Another Hong Kong political party raises concerns over artificial turf pitches in city
Democrats urge authorities to run own tests and replace rubber granules, claiming three sports venues had potential cancer-causing chemicals
A second political party has raised concerns over the use of rubber granules as filler material in government sports pitches after three venues it tested were found to contain potential cancer-causing chemicals and toxic heavy metals.
Democratic Party lawmaker Helena Wong Pik-wan urged the government to conduct its own tests for safety and replace the filler materials – often made of recycled tyre bits – if necessary.
“Their excuse has always been that they don’t know what sort of ingredients they have to test for and that they’re not sure there are internationally known or accepted standards,” said Wong, who chairs the Legislative Council food safety and environmental hygiene panel.
“This is very irresponsible.”
She said concerned parents from international schools had commissioned their own lab tests on school pitches.
A similar test commissioned by the Civic Party last month found six restricted toxic chemicals listed in European Union regulations in two samples of rubber granule artificial pitches at Happy Valley and Wong Chuk Hang.
Readings of polycyclic aromatic hydrocarbons (PAHs) – a group of chemicals released in burning and manufacturing processes and linked to some cancers – ranged from 1.1 milligrams per kilogram to 15 mg/kg.
The Democratic Party’s test results from samples taken from Cherry Street, Kowloon Tsai and Shek Kip Mei park football pitches indicated similar PAH levels ranging from 0.63mg/kg to 18.7mg/kg. Wong claimed most readings from the latter two had exceeded certain European limits. Heavy metals such as lead and cadmium were found.
EU legislation regulating rubber components in consumer products states that “articles” from sports equipment to household utensils containing more than 1mg/kg should not be sold to the public.
But the European Commission concluded last year that rubber crumbs were “mixtures” rather than “articles” and were subject to different regulation.
The PAH levels in both parties’ test reports did not exceed EU restricted levels on “mixtures”, which has a higher threshold.
No global consensus exists on the safety levels for artificial turf pitches.
The Health Department said it was not responsible for setting standards for artificial turf but “understood there were no internationally accepted standards”.

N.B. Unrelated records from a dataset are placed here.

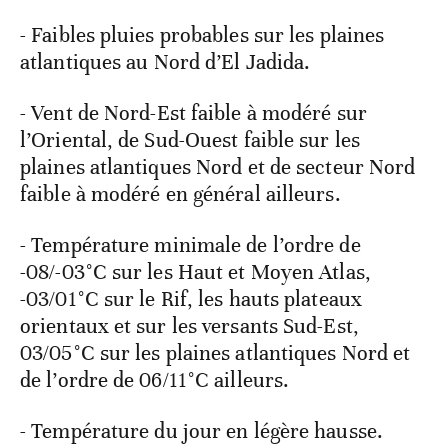
- Faibles pluies probables sur les plaines
atlantiques au Nord d’El Jadida.
- Vent de Nord-Est faible à modéré sur
l’Oriental, de Sud-Ouest faible sur les
plaines atlantiques Nord et de secteur Nord
faible à modéré en général ailleurs.
- Température minimale de l’ordre de
-08/-03°C sur les Haut et Moyen Atlas,
-03/01°C sur le Rif, les hauts plateaux
orientaux et sur les versants Sud-Est,
03/05°C sur les plaines atlantiques Nord et
de l’ordre de 06/11°C ailleurs.
- Température du jour en légère hausse.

“The department is closely monitoring the results and developments of relevant international studies so as to provide appropriate health advice pertaining to local conditions,” a spokesman said.

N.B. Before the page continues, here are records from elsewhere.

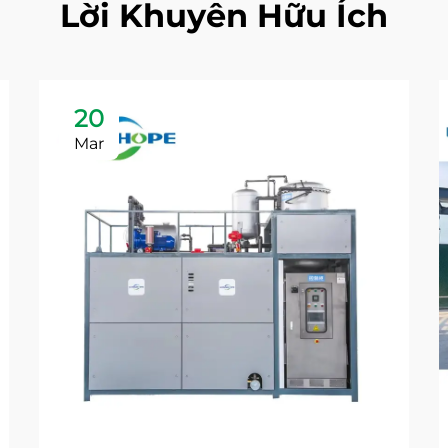
Lời Khuyên Hữu Ích
20
Mar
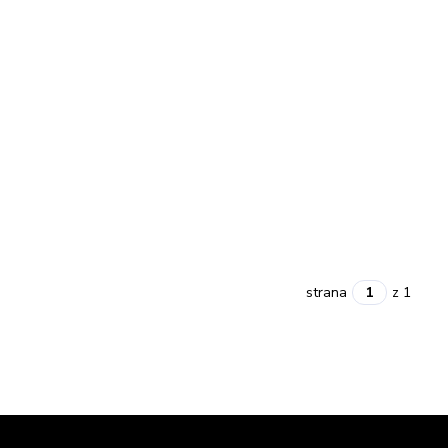
strana
z 1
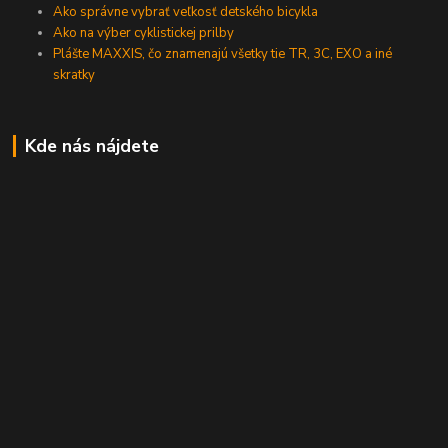
Ako správne vybrať veľkosť detského bicykla
Ako na výber cyklistickej prilby
Plášte MAXXIS, čo znamenajú všetky tie TR, 3C, EXO a iné
skratky
Kde nás nájdete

A Leisure and Cultural Services Department spokesman on Sunday reiterated that the artificial turf system used in the city’s existing sports pitches, including rubber fill materials, was “in compliance with Fifa standards”.

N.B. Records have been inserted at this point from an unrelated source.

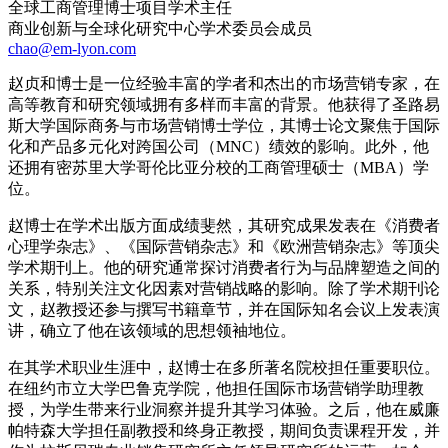
全球工商管理博士项目学术主任
商业创新与全球化研究中心学术委员会成员
chao@em-lyon.com
赵贞和博士是一位经验丰富的学者和杰出的市场营销专家，在
高等教育和研究领域拥有多样而丰富的背景。他获得了圣路易
斯大学国际商务与市场营销博士学位，其博士论文聚焦于国际
化和产品多元化对跨国公司（MNC）绩效的影响。此外，他
还拥有密苏里大学哥伦比亚分校的工商管理硕士（MBA）学
位。
赵博士在学术出版方面成绩斐然，其研究成果发表在《消费者
心理学杂志》、《国际营销杂志》和《欧洲营销杂志》等顶尖
学术期刊上。他的研究通常探讨消费者行为与品牌塑造之间的
关系，特别关注文化因素对营销战略的影响。除了学术期刊论
文，赵教授还参与撰写书籍章节，并在国际知名会议上发表演
讲，确立了他在该领域的思想领袖地位。
在其学术职业生涯中，赵博士在多所著名院校担任重要职位。
在纽约市立大学巴鲁克学院，他担任国际市场营销学助理教
授，为学生带来行业洞察并提升其学习体验。之后，他在威廉
帕特森大学担任副教授和终身正教授，期间负责课程开发，并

The department added its pitch manufacturer had also provided assurances that the materials did not contain toxic or carcinogenic substances on contact with skin.
“The department attaches great importance to the matter and has been working closely with relevant agencies and athletic organisations to follow up on this issue,” the spokesman added.
Pitch manufacturers have dismissed health concerns, claiming their products meet Fifa and EU standards for non-toxicity.